Audit calls New London school board leadership 'incoherent'
New London - A state audit of the New London school board and district says their "incoherent" governance fails to focus on the well being of students as the major goal and will ultimately make it impossible to improve the schools' performance.
The observation of the board and interviews with 55 people whose names are being kept confidential were done by two consultants for the state Department of Education between March 19 and April 19.
The audit warns that New London's already low test scores - known as the "achievement gap" when compared to state averages - will widen unless the board gains a better understanding of its responsibilities and begins to focus on progress rather than low-profile issues.
Incremental changes in New London will "not make a significant difference in the quality of education provided," the audit states. Rather, only "powerful, transformational and systemic interventions have a chance of changing the achievement gap in New London." That could mean anything up to and including a takeover by the state.
The audit was submitted Monday to the Department of Education's Bureau of Accountability and Improvement. The Day obtained a copy of the audit.
The purpose of the audit was to analyze school system leadership; district and school organizational arrangements; and school district governance structure and functions, including the relationships among administrators, the Board of Education, Mayor Daryl Justin Finizio, the City Council and members of the community.
Researchers Robert Villanova and Mark Shibles reported they found a large disparity between how school board members described their effectiveness in carrying out the board's responsibilities and "how almost every other person interviewed described the board's effectiveness."
The researchers urge board members to stop micro-managing administrative functions and turn their attention to key functions of policy making. They note that the city's political culture is full of members who cycle on and off boards and cite instances of political posturing and uncivil, embarrassing behavior.
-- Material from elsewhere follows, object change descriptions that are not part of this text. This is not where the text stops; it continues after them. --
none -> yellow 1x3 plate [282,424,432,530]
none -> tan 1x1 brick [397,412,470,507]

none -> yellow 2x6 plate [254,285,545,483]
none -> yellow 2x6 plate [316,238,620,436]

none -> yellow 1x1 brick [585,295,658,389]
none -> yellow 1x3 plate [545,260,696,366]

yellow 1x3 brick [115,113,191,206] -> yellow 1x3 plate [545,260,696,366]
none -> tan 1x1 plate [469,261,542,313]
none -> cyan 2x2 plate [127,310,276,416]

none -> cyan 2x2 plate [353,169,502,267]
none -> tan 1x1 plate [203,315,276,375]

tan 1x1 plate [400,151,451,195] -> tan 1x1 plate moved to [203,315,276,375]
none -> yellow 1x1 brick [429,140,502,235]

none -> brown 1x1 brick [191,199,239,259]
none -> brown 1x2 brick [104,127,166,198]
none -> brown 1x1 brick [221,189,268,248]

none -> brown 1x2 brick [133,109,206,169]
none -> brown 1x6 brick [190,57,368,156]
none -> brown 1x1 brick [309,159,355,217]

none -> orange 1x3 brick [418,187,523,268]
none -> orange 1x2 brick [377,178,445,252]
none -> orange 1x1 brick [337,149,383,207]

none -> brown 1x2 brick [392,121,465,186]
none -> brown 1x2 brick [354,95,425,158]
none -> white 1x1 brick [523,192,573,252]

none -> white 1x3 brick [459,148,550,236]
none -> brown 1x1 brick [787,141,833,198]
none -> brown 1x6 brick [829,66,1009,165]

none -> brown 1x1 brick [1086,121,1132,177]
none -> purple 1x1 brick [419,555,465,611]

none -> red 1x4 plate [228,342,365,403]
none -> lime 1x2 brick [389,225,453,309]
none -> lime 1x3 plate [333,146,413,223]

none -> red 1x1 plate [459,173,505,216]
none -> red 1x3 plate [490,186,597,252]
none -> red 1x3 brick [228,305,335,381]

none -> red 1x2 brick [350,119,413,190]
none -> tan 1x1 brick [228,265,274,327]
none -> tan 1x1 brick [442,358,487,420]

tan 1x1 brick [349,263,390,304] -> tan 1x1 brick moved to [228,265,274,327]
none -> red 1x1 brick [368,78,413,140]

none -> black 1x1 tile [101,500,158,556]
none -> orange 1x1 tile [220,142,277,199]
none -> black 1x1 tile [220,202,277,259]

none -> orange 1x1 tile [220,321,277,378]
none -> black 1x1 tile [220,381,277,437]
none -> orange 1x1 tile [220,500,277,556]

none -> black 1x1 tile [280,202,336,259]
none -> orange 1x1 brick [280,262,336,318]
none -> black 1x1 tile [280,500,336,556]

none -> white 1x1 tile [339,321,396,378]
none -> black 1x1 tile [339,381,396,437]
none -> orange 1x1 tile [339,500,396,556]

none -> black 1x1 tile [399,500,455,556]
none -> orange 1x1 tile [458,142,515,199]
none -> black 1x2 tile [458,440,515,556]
The study points out that the school district has no racial minority hiring policy or any apparent strategy to hire minorities, despite 75 percent of its student population being black or Hispanic. Recently the mayor's office and the city's fire department have also been criticized for failure to recruit minorities in that department.
A review of the audit by Education Commissioner Stefan Pryor is scheduled to take place today or Wednesday.
Pryor could order mandatory state training for all school board members, a reconstitution of the school board or in the worst case scenario, a reconstitution of the entire school system.
The audit urges that community members rally around a comprehensive pre-kindergarten to grade 12 district improvement plan; regular written and verbal communication between city officials and the media; better community support; a recruitment of minority teachers; and the potential regionalization of the schools.
The audit does not examine school district finances but does briefly mention that the school budget needs greater clarity and that members of the city government chose to focus intensely on the combining of the school board and city finance departments instead of supporting a responsible school budget.
"My overall impression (of the audit) is that it's balanced. There are things in there that are definitely food for thought and worth us considering," Superintendent of Schools Nicholas A. Fischer said Monday.
The state has had an observer at Board of Education meetings since last year, when former Chairman Alvin Kinsall requested it. Retired Groton Superintendent James Mitchell was assigned that role and has attended school board meetings since last October. In March, Lol Fearon, chief of the state's Bureau of Accountability and Improvement and representatives from the Connecticut Association of Boards of Education started to attend the school board meetings.